|Consent All men are born equal and so nobody has the right to command you, make demands of you or force you to do anything. The most that anyone can do is to make you an offer. Even though they may say that it is an "Order" or a "Demand" or a "Summons", it is in reality, an offer which you are free to accept, or not accept, as you choose. This is why they keep using "Applications", "Registrations" and "Submissions" as those things give them power over you through your (unwitting) consent. They are hoping that you will break the law by the way that you deal with their offer. If you just ignore the offer, you are stepping into what is called "dishonour" so the only effective way of dealing with the offer is 'conditional acceptance' as already mentioned. If you accept their offer without imposing any conditions, then you are accepting that they have the power to order you around, and that places you under their authority, because you have just chosen to accept their offer (even though you may not understand that you are accepting their offer for them to have authority over you). |
They are also very keen to get you arguing with them as that also places you in "dishonour" and if there is a court case, the judge just looks to see who is in dishonour. Remember, in civil cases the court is a commercial operation where the judge doesn't care who is right or wrong, just who will pay the court. So, we accept all offers but with our conditions attached to each offer and that prevents them taking us to court - remember, courts only deal with disputes and if you accept (conditionally) each offer, there can't be any dispute and so there can't be any kind of court involvement. Some offers are "Notices" and a Notice has to be clear, concise and unequivocal. You can discharge a Notice by seeking clarification, that is by writing back, asking the meaning of a word, stating that you don't understand the word. They were hoping that you would just ignore the Notice and so go into dishonour and become liable.
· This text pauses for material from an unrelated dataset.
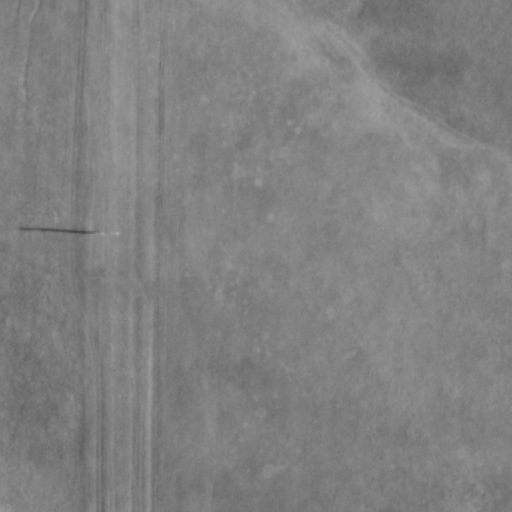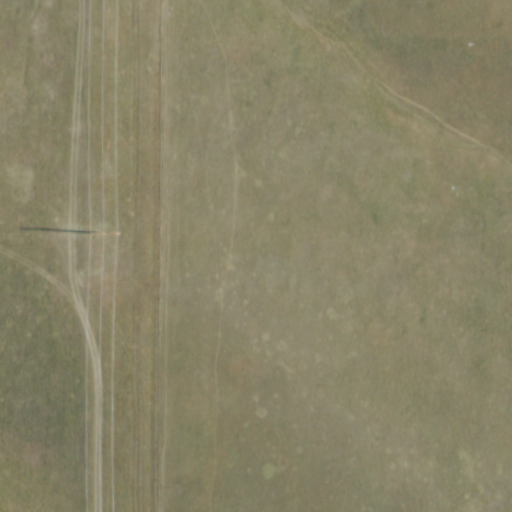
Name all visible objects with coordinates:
power tower: (93, 275)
A Parking Ticket is a "Notice", and please be aware that a Parking Ticket is not a bill, but instead it is a Notice telling you that there is something to which you should pay attention. So you write back saying that you have noticed their Notice and that as they appear to think that you owe them money, you are happy to pay, but first you need some verification before payment is made. "First, there is a need to verify the debt, so please send me a bill with a signature on it. Also, I need to see the lawful, two-party contract supporting that bill". As they can't supply either of those things, it kills the claim stone dead, so just keep insisting that they either supply those things or else stop bothering you.
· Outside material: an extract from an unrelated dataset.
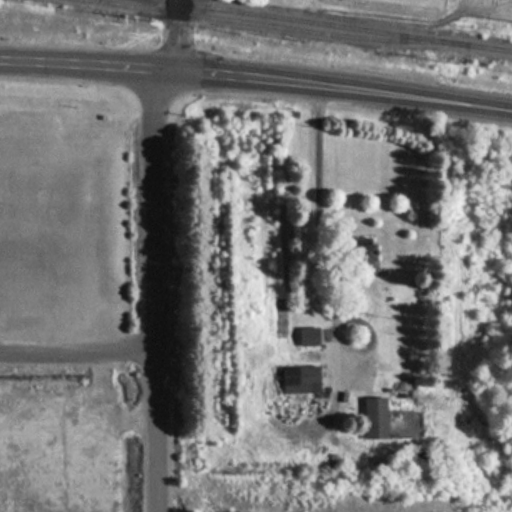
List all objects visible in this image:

An interesting alternative is that if they send you a final notice marked "Remittance", then that piece of paper actually has the value of the money amount written on it. The really silly thing is that you have the option to write "Accepted for value" on that piece of paper, sign it with your name and post it back to them, and technically, that concludes the matter by paying the amount demanded. Who was it that said "it's a mad, mad, mad, mad world"? Actually, the payment comes out of the vast amount of money which your strawman has accumulated over the years, and your signing the document as "Accepted for value", authorizes them to take the payment from your strawman account and that suits them as well as suiting you. There is a web site for checking how much you strawman is worth - see this video where the presenter discovers that his strawman has $224,440,000 as it's current balance and the web site also states who is currently managing the strawman account for him. Your writing "Accepted for Value" means that you are authorizing them to take the amount they want out of the strawman account which has such a large amount in it that the balance will hardly be affected at all.